Musculoskeletal

Core Concepts

  • Functional ability, infection, mobility, pain, perfusion, safety are the priority nursing focuses in musculoskeletal disorders.

  • Nurses must be able to:

    • Recognize fracture signs & complications.

    • Perform neurovascular checks (5 Ps).

    • Anticipate and prevent complications like compartment syndrome, infection, and delayed healing.


Clinical Manifestations of Fractures

1. Bruising

  • Discoloration distal to injury from blood leakage into tissue.

  • Nursing note: Reassure patient — normal process, will resolve.

2. Crepitation

  • Crunching or grating sensation from bone fragments.

  • Significance: May increase risk of nonunion if excessive movement occurs.

3. Deformity

  • Abnormal alignment or contour.

  • Classic sign of fracture.

4. Edema & Swelling

  • From bleeding or tissue disruption.

  • Risk: Can impair circulation & nerves → compartment syndrome.

5. Loss of Function

  • Inability to use limb due to bone/joint disruption.

  • Requires proper management for restoration of mobility.

6. Muscle Spasm

  • Reflex contraction after injury.

  • Risk: Can worsen displacement.

7. Pain & Tenderness

  • Caused by spasm, nerve pressure, and movement of bone fragments.

  • Nursing note: Splint and immobilize to decrease pain.


Diagnostic Tests

  • X-ray – primary test, shows alignment and fracture.

  • CT – detailed imaging (complex fractures).

  • MRI – soft tissue and occult fractures.


Types of Fractures

  1. Open vs Closed

    • Open: Skin broken → bone exposed. Infection risk.

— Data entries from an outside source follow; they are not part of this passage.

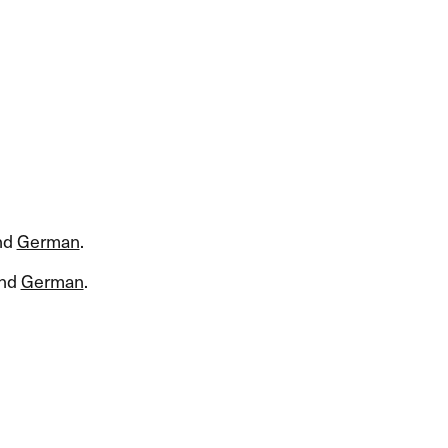
nd
German
.​​
nd
German
.​​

    • Closed: Skin intact.

  2. Displaced vs Nondisplaced

    • Displaced: Ends separated, out of position.

    • Nondisplaced: Fragments aligned.

  3. Complete vs Incomplete

    • Complete: Break goes fully through bone.

    • Incomplete: Partial break, e.g., greenstick fracture in children.


Emergency & Nursing Management

Emergency Care Priorities

  • Immobilize fracture (splints, traction if ordered).

  • Cover open wounds with sterile dressing.

  • Do not attempt to realign bones unless trained.

  • Neurovascular checks = essential (before & after immobilization).

Nursing Assessments

Cardiovascular
  • Reduced/absent pulses distal to injury.

  • Delayed capillary refill, cool skin.

Neurovascular (“5 Ps”)
  • Pain (out of proportion, unrelieved by meds).

  • Pallor (skin pale or bluish).

  • Pulselessness (late sign).

  • Paresthesia (numbness, tingling).

  • Paralysis (loss of movement).

General
  • Apprehension, guarding, restricted function.

Skin
  • Pallor, coolness, bruising, edema, lacerations.

Musculoskeletal
  • Abnormal angulation or deformity.


Complications to Monitor

  • Compartment Syndrome:

    • Increased pressure in closed muscle compartment → impaired circulation.

    • S/S: Severe pain unrelieved by opioids, paresthesia, pulselessness (late).

    • Treatment: Remove restrictive dressings/casts, fasciotomy.

  • Infection:

    • Open fractures → osteomyelitis risk.

  • Fat Embolism Syndrome (FES):

    • Fat globules enter bloodstream after long bone/pelvic fracture.

    • S/S: Respiratory distress, petechiae on chest/axilla, neuro changes.

  • DVT/PE:

    • Immobility → clot formation.

    • Prevention: Early mobilization, anticoagulants, compression devices.

  • Delayed union/nonunion:

    • Bone fails to heal correctly.


Testable NCLEX Points

  • Neurovascular checks = priority.

  • Compartment syndrome hallmark: Pain not relieved by opioids.

  • Immobilization: Splint joints above and below fracture.

  • Open fracture priority: Prevent infection (cover with sterile dressing).

  • Fat embolism hallmark: Petechiae on chest/axilla + hypoxemia.

  • Cast care:

    • Keep dry, no objects inside.

    • Monitor circulation.

  • Traction: Maintain alignment, weights free-hanging, assess skin.